### Your instructions
Write the entries again exactly, with no line missing.

##### Study material #####

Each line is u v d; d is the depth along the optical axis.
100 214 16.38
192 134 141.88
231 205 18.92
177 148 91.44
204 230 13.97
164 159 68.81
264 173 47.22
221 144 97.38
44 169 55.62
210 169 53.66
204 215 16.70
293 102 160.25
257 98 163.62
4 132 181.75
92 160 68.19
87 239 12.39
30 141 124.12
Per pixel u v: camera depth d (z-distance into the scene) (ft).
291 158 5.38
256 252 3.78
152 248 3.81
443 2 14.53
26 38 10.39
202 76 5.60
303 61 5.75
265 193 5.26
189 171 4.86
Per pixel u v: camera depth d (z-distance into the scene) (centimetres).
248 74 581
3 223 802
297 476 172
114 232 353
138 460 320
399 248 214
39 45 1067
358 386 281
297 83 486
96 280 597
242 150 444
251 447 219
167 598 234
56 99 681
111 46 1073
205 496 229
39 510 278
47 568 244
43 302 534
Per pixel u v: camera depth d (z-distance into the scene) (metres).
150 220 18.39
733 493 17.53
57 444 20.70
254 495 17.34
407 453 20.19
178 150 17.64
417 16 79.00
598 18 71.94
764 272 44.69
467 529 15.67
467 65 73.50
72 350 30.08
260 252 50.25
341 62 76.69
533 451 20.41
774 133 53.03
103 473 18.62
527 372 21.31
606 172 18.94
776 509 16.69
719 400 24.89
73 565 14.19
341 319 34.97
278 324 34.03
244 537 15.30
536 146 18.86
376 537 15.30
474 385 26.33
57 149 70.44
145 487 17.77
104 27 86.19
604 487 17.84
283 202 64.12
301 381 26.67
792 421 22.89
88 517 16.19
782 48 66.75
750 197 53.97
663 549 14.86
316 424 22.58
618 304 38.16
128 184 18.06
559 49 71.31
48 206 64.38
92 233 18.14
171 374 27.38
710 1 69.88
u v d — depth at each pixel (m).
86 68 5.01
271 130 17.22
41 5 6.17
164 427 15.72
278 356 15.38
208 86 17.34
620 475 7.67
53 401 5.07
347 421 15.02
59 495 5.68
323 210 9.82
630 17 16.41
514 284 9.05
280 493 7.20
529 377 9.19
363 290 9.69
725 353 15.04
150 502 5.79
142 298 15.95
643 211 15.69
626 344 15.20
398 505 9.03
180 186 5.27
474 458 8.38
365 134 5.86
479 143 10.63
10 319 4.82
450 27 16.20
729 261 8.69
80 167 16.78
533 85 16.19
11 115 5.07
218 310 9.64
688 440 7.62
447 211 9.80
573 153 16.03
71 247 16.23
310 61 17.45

#####

### Task output
Each line is u v d; d is the depth along the optical axis.
100 214 16.38
192 134 141.88
231 205 18.92
177 148 91.44
204 230 13.97
164 159 68.81
264 173 47.22
221 144 97.38
44 169 55.62
210 169 53.66
204 215 16.70
293 102 160.25
257 98 163.62
4 132 181.75
92 160 68.19
87 239 12.39
30 141 124.12
Per pixel u v: camera depth d (z-distance into the scene) (ft).
291 158 5.38
256 252 3.78
152 248 3.81
443 2 14.53
26 38 10.39
202 76 5.60
303 61 5.75
265 193 5.26
189 171 4.86
Per pixel u v: camera depth d (z-distance into the scene) (centimetres).
248 74 581
3 223 802
297 476 172
114 232 353
138 460 320
399 248 214
39 45 1067
358 386 281
297 83 486
96 280 597
242 150 444
251 447 219
167 598 234
56 99 681
111 46 1073
205 496 229
39 510 278
47 568 244
43 302 534
Per pixel u v: camera depth d (z-distance into the scene) (metres).
150 220 18.39
733 493 17.53
57 444 20.70
254 495 17.34
407 453 20.19
178 150 17.64
417 16 79.00
598 18 71.94
764 272 44.69
467 529 15.67
467 65 73.50
72 350 30.08
260 252 50.25
341 62 76.69
533 451 20.41
774 133 53.03
103 473 18.62
527 372 21.31
606 172 18.94
776 509 16.69
719 400 24.89
73 565 14.19
341 319 34.97
278 324 34.03
244 537 15.30
536 146 18.86
376 537 15.30
474 385 26.33
57 149 70.44
145 487 17.77
104 27 86.19
604 487 17.84
283 202 64.12
301 381 26.67
792 421 22.89
88 517 16.19
782 48 66.75
750 197 53.97
663 549 14.86
316 424 22.58
618 304 38.16
128 184 18.06
559 49 71.31
48 206 64.38
92 233 18.14
171 374 27.38
710 1 69.88
u v d — depth at each pixel (m).
86 68 5.01
271 130 17.22
41 5 6.17
164 427 15.72
278 356 15.38
208 86 17.34
620 475 7.67
53 401 5.07
347 421 15.02
59 495 5.68
323 210 9.82
630 17 16.41
514 284 9.05
280 493 7.20
529 377 9.19
363 290 9.69
725 353 15.04
150 502 5.79
142 298 15.95
643 211 15.69
626 344 15.20
398 505 9.03
180 186 5.27
474 458 8.38
365 134 5.86
479 143 10.63
10 319 4.82
450 27 16.20
729 261 8.69
80 167 16.78
533 85 16.19
11 115 5.07
218 310 9.64
688 440 7.62
447 211 9.80
573 153 16.03
71 247 16.23
310 61 17.45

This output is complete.